Тренировался Гулиа необычно – он постоянно выискивал в зале того, у кого можно выиграть спор. Иногда ему подыгрывал и тренер в зале. В зал приходили обычно разные люди, постоянный состав был не более 4–5 человек. Так вот, завидев какого-нибудь нового спортсмена, который начинал кичиться своей силой («трепача», как называл таких Гулиа), профессор «подкатывал» к нему, восхищался его силой и техникой, жаловался на приближающуюся старость, потерю сил и т. д. Входил в доверие, одним словом. Присмотревшись к «трепачу», Гулиа уже мог наизусть сказать, сколько и в каком движении он может поднять. И тут затевался спор.

Допустим, Гулиа громко говорит, что если он вспомнит молодость, да «поднахрюнится», то 120 выжмет. 120 – это не зря, Гулиа чувствует, что для «трепача» – это посильный, но предельный вес. Тренер с хохотом вскакивает и начинает подначивать: – А скорую помощь вызывать не придется? Гулиа «распаляется», говорит, что если на спор, то обязательно выжмет, а так – стимула нет. Тренер опять подначивает: – А поспорьте с ним, – и он указывает на «трепача», – он вам 20 кило фору даст! Гулиа впадает в ярость, начинает швырять блины, называть всех «фрайерами», и говорит, что никакой форы ему не нужно, мастера форы не берут, и тому подобное.

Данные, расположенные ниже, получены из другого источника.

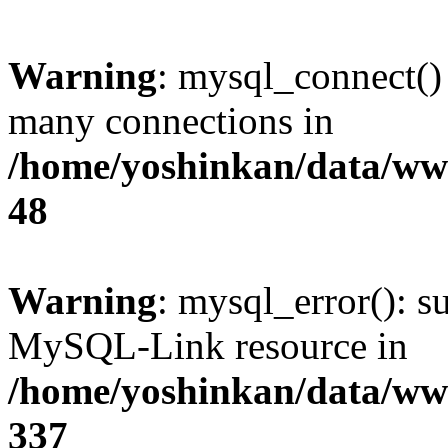
Warning
: mysql_connect()
many connections in
/home/yoshinkan/data/w
48
Warning
: mysql_error(): s
MySQL-Link resource in
/home/yoshinkan/data/w
337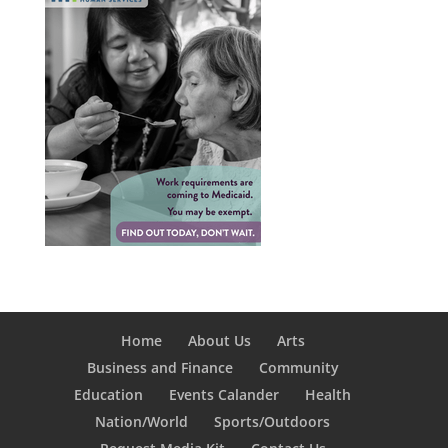
Home
About Us
Arts
Business and Finance
Community
Education
Events Calander
Health
Nation/World
Sports/Outdoors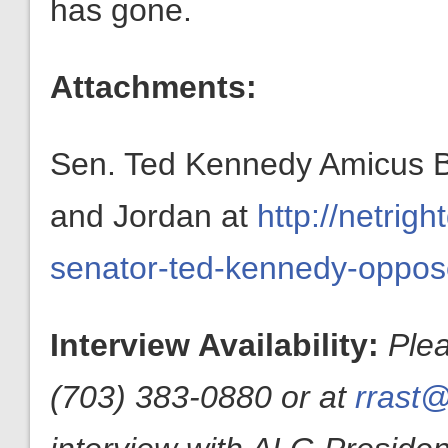
has gone.
Attachments:
Sen. Ted Kennedy Amicus Br
and Jordan at
http://netrig
senator-ted-kennedy-oppos
Interview Availability:
Ple
(703) 383-0880 or at
rrast@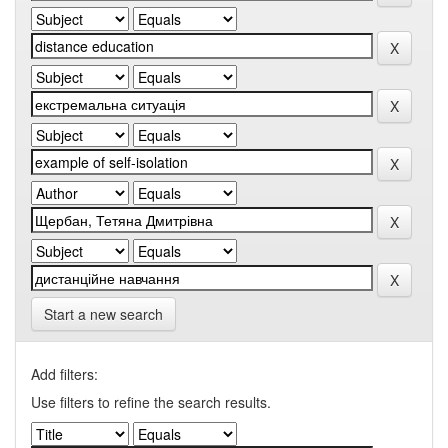
Start a new search
Add filters:
Use filters to refine the search results.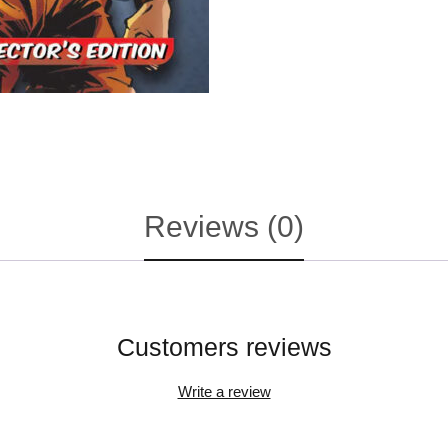
Reviews (0)
Customers reviews
Write a review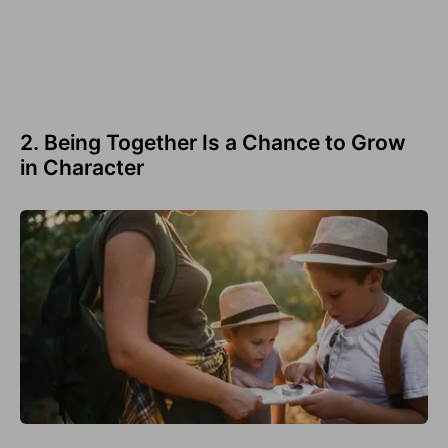
2. Being Together Is a Chance to Grow
in Character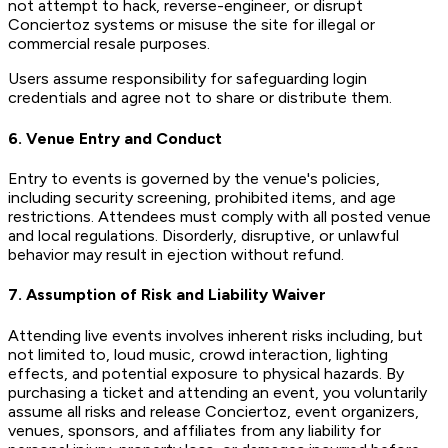
not attempt to hack, reverse-engineer, or disrupt
Conciertoz systems or misuse the site for illegal or
commercial resale purposes.
Users assume responsibility for safeguarding login
credentials and agree not to share or distribute them.
6. Venue Entry and Conduct
Entry to events is governed by the venue's policies,
including security screening, prohibited items, and age
restrictions. Attendees must comply with all posted venue
and local regulations. Disorderly, disruptive, or unlawful
behavior may result in ejection without refund.
7. Assumption of Risk and Liability Waiver
Attending live events involves inherent risks including, but
not limited to, loud music, crowd interaction, lighting
effects, and potential exposure to physical hazards. By
purchasing a ticket and attending an event, you voluntarily
assume all risks and release Conciertoz, event organizers,
venues, sponsors, and affiliates from any liability for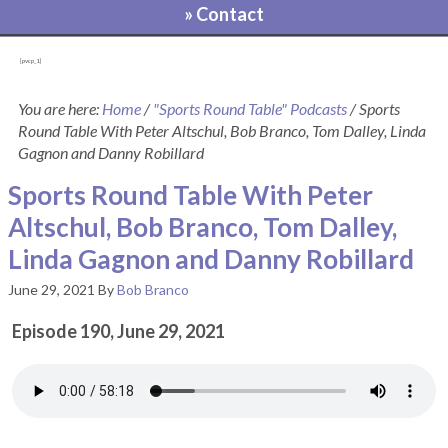
» Contact
[pvcp_1]
You are here:
Home
/
"Sports Round Table" Podcasts
/
Sports
Round Table With Peter Altschul, Bob Branco, Tom Dalley, Linda
Gagnon and Danny Robillard
Sports Round Table With Peter
Altschul, Bob Branco, Tom Dalley,
Linda Gagnon and Danny Robillard
June 29, 2021
By
Bob Branco
Episode 190, June 29, 2021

В результате затевается спор без форы, просто – кто выжмет больше. Тренер требует спорить на 10 бутылок шампанского. Гулиа, якобы чувствуя свою слабость, сбавляет число бутылок до двух. Короче говоря, сам «трепач» согласен спорить на шесть бутылок, и Гулиа с трудом, но соглашается на это. Видели бы вы профессора при этом! Он преображался, становился похож на старого еврейского маклера, которого хотят обмануть, и он сознательно идет на этот обман. Заключается пари, при этом в сейфе тренера находятся деньги, которые можно взять взаймы, если своих недостает. Затем Гулиа требует, чтобы первым подходил к штанге «трепач». Он, дескать, и моложе, и сильнее и он заявил «шесть бутылок», вот пусть он первым и подходит …

Ну, поднимает, допустим, «трепач» в первом подходе 115 кг. А Гулиа «пропускает» этот вес, говорит, что силы не хочет тратить. Поднимает «трепач» во втором подходе 120 кг, а Гулиа снова пропускает подход. А 125 кг «трепач» поднять не может. Стало быть, его результат –120 кг. Гулиа ставит на штангу 122,5 кг (2,5 кг – это тот минимум, на который разрешается превышать вес) и с большим трудом выжимает ее. Бывает, что «трепач» в ярости подходит к 125 кг и с грехом пополам, но поднимает этот вес. Тогда Гулиа ставит 127,5 и с еще большим трудом выжимает штангу. Каким нужно быть артистом, чтобы не показать, своей силы, что можешь несколько раз выжать 140! «Трепач» ставит 130 кг, но не может оторвать штангу от груди. Все, спор выигран, Гулиа жалуется, что надорвал себе здоровье и теперь нужно ложится в больницу, а «гонец» забрав деньги и сумку, бежит за шампанским. Распивали после тренировки всей компанией, причастной к спору.

Я как-то спросил у Гулиа, почему он сразу не поднимает максимум, чтобы подавить конкурента. – По-еврейски надо поступать, по-умному! – отвечал Гулиа. – Увидишь, Петрович я у него еще раза три выиграю. Он будет усиленно тренироваться, думая, что я надорвался, и сам недели через две предложит поспорить. Ну, я опять подниму с трудом на 2,5 кг больше и скажу, что получил грыжу, остеохондроз, импотенцию и т. д. Если он очень глуп, то через некоторое время опять захочет поспорить, но обычно после третьего раза все понимает и уходит из зала. А я жду нового «фрайера». Хороший у нас тренер – Виктор, помогает мне наказывать жлобов, которые старших не уважают. Вот и пояс фирменный подарил мне, чтобы я спину не надорвал!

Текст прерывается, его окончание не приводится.